Singh’s first PhD was in the sphere of dental public health while her latest study is very different. ‘As an active researcher and research supervisor in my second doctorate I was able to engage in critical thinking at a far deeper level than I did with the first. I was also able to work more independently.’
Singh, who developed a keen interest in research ethics several years ago, has been a member of UKZN’s Humanities and Social Sciences Research Ethics Committee (HSSREC), chairing the body from 2014-2018, and the Biomedical Research Ethics Committee (BREC), where she is currently Deputy Chair.
‘It is through a passion for research ethics and the guidance and advice of Professor Doug Wassenaar, that I started studying for a formal qualification in my chosen field,’ she said.

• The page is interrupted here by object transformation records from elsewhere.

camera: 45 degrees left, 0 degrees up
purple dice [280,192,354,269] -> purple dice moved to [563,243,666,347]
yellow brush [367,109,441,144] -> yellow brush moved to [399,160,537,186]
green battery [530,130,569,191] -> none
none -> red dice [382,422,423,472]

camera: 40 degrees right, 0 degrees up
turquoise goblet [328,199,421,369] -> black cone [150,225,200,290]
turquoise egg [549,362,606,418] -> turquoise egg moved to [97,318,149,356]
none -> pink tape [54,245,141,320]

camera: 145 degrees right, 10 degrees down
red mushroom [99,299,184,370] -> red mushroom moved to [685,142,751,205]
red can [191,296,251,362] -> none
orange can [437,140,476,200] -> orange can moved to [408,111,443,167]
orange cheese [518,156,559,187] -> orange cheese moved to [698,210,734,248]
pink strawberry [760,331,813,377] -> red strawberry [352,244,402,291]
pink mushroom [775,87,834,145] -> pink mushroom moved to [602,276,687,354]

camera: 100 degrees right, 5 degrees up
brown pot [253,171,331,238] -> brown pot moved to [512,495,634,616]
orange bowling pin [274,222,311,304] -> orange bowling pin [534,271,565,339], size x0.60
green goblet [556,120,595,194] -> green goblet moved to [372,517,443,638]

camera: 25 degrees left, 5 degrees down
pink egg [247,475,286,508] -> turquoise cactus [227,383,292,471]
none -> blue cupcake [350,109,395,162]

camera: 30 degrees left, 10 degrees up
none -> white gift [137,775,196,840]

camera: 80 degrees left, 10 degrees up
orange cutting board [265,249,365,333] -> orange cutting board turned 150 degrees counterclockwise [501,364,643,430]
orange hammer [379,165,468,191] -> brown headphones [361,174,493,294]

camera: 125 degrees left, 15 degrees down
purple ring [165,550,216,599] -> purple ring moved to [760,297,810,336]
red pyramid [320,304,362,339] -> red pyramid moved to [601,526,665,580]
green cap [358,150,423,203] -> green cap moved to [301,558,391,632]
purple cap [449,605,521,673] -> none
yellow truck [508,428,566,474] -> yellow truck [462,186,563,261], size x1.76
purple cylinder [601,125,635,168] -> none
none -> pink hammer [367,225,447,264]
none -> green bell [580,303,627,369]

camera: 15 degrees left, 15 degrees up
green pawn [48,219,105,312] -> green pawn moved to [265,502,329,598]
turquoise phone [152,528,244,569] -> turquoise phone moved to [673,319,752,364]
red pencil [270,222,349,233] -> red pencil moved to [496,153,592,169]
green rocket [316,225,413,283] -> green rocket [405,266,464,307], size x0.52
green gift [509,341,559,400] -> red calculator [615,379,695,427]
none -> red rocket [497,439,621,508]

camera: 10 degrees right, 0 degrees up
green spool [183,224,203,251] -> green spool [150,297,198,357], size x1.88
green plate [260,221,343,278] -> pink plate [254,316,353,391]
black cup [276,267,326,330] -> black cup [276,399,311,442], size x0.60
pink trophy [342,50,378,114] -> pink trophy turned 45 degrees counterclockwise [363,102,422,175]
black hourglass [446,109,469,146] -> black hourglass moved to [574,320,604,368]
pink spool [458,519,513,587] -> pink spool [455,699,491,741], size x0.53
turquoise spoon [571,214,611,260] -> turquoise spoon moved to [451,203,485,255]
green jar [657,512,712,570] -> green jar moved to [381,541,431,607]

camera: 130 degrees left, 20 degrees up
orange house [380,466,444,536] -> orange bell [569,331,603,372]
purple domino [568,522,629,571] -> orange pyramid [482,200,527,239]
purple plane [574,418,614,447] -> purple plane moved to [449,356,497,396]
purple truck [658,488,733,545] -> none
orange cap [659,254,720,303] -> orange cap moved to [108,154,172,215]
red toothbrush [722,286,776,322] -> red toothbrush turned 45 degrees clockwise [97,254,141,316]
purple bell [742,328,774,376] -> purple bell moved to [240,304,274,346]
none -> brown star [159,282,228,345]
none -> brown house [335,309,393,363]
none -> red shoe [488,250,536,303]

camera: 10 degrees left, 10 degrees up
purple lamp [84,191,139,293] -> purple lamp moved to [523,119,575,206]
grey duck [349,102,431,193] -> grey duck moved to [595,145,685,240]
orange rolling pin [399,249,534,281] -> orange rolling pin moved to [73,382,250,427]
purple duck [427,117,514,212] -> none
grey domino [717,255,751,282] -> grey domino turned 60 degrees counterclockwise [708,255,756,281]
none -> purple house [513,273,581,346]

Singh obtained a cum laude Postgraduate Diploma in Research Ethics at Stellenbosch University in 2015. ‘An opportunity then presented itself in June 2017, when the Centre for Medical Ethics and Law at Stellenbosch University was awarded the prestigious NIH Fogarty grant: D43 TW01511-01- Advancing Research Ethics Training in Southern Africa (ARESA): Leadership Program and National Human Genome Research Institute – National Institutes of Health,’ she said.
‘The call for applications into this doctoral and bioethics leadership programme (PhD, Clinical and Health Research Ethics) was extended to candidates in other parts of Africa so there was a lot of competition. I was one of four successful candidates to be selected and was awarded a scholarship to study for my second PhD. My research supervisors were Professor Keymanthri Moodley of Stellenbosch University and Professor Jean Cadigan of the University of North Carolina.’
Singh encountered challenges during her study journey. ‘It was difficult to balance the responsibilities of being a full-time academic with that of having to complete the project-related tasks. The COVID-19 pandemic created further challenges when the design team developing the website for my course had to abandon my project because they needed to focus on online learning for the undergraduate students at Stellenbosch University,’ she said. ‘I had to then self-learn new information technology-related technical skills to continue with the course development on my side. This also acted as a self-empowerment tool for me because I am now able to handle both the academic and technical aspects of my online course.’
Singh’s study found there is a scarcity of educational courses on the ethical, legal and social issues (ELSI) of biobanking at a global level and those that are available do not consider the local context-specificities of biobanking practice.
‘My project involved the development of an online short course on the ELSI of biobanking in South Africa, using participatory action research,’ she said. ‘I engaged with specific stakeholders – including clinicians, biobankers, researchers, and research ethics committee members – to develop and refine the modules in the course, through multiple iterations and reviews with the study participants in real-time.
‘The study used a “bottom up” approach, with both the researcher and research participants involved in the co-creation of the short course, thereby ensuring its offering is relevant and appropriate for the local context of biobanking practice.’
Singh has been selected as one of three UKZN staff members for the Teaching Advancement at Universities (TAU) Fellowship for 2022.